When inebriated, people tend to exaggerate any negative feelings or habits that they have. Since alcohol suppresses the decision-making processes of the brain, excessive drinking couples exaggerated feelings with poor decisions. This makes for a sometimes-lethal partnership that can lead to depression at best – and dangerous behavior at worst.
Learn even more about alcoholism here.
The Scientific Link Between Alcohol And Depression
Depression is an issue for alcoholics in more ways than one. Consistent alcohol intake destroys the brain’s serotonin levels, which are the chemicals that regulate and improve mood. When someone regularly consumes alcohol, it decimates this crucial compound – and the brain cannot remanufacture the chemical. As alcoholics drink, their serotonin levels continue to fall each day, often resulting in depression.
Unfortunately, many people use alcohol to alleviate depression symptoms. They reach for the temporary relief of a calming cocktail without realizing that the drink may be adding to their steady decrease in mood. People who do this frequently fall into a vicious cycle of drinking, struggling against their depression, and then drinking some more.
The Dangers Of Alcohol And Depression
The loss of inhibition that makes alcohol so popular also makes it deadly. Because drinking affects decision making, ideas that were once considered dangerous suddenly seem plausible.
Self-harm rates skyrocket among alcohol users. Of the population that has harmed themselves, 19 percent of women and 27 percent of men attributed the action to alcohol intoxication.
Don’t forget the fatal forms of self-harm too. In 2015, there was an average of 117 suicides per day in the United States. Of those, 25 percent happen when an individual is under the influence of alcohol. For perspective, that’s about 29 people who drink and then kill themselves every single day.
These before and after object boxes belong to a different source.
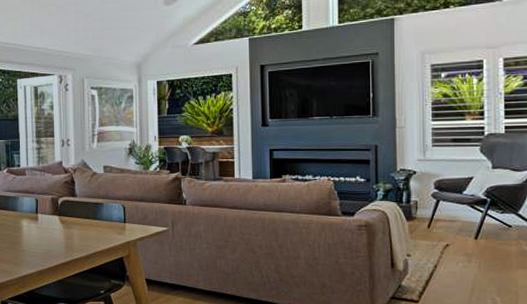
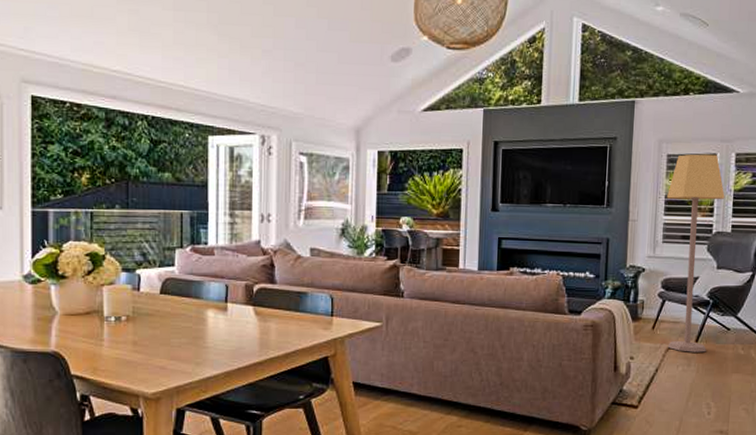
lamp: none [434,61,495,249] -> present [667,154,725,353]

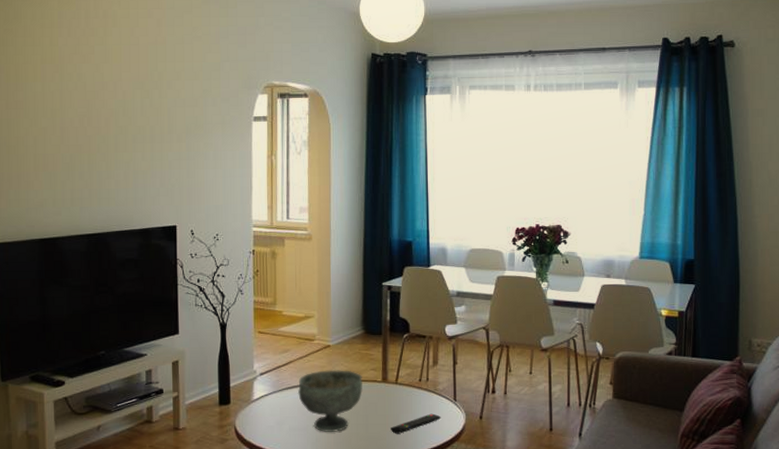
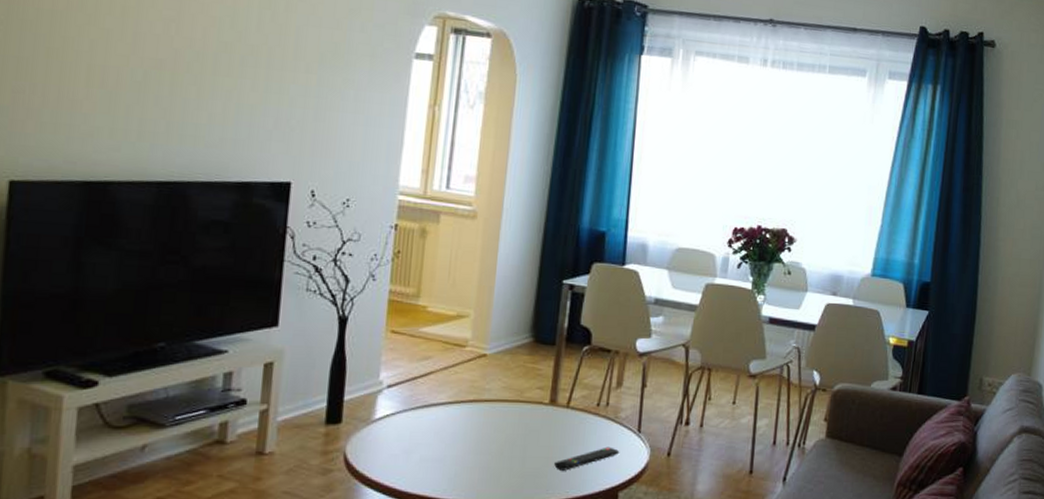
decorative bowl: present [297,370,362,432] -> none [436,386,525,465]

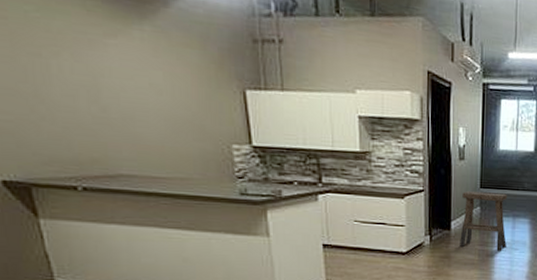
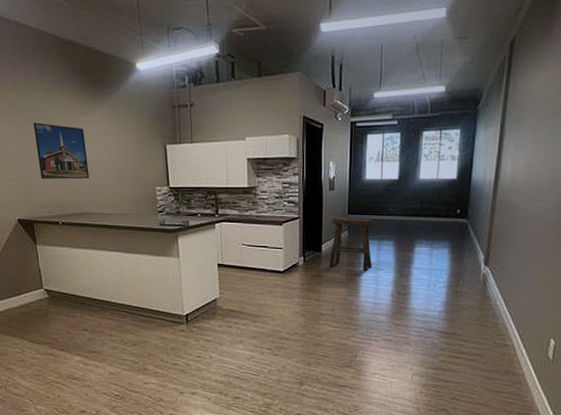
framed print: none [21,39,127,128] -> present [33,123,90,180]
Such dire statistics result from a combination of reduced inhibition, overemphasized emotions and growing depression. In fact, suicide is an astounding 120 times more likely among heavy drinkers than the general population. These numbers are especially important to keep in mind this September, which is National Suicide Prevention Awareness Month.
Don’t Hesitate To Seek Help
For those struggling with alcohol addiction and depression, the consequences of continued drinking can be fatal. Don’t be afraid to provide support to a loved one or to help them seek treatment to overcome the problem. Look for a treatment center that caters to dual diagnosis patients – in this case, those who abuse alcohol and have depression. Seeking professional help could be a life-saving decision.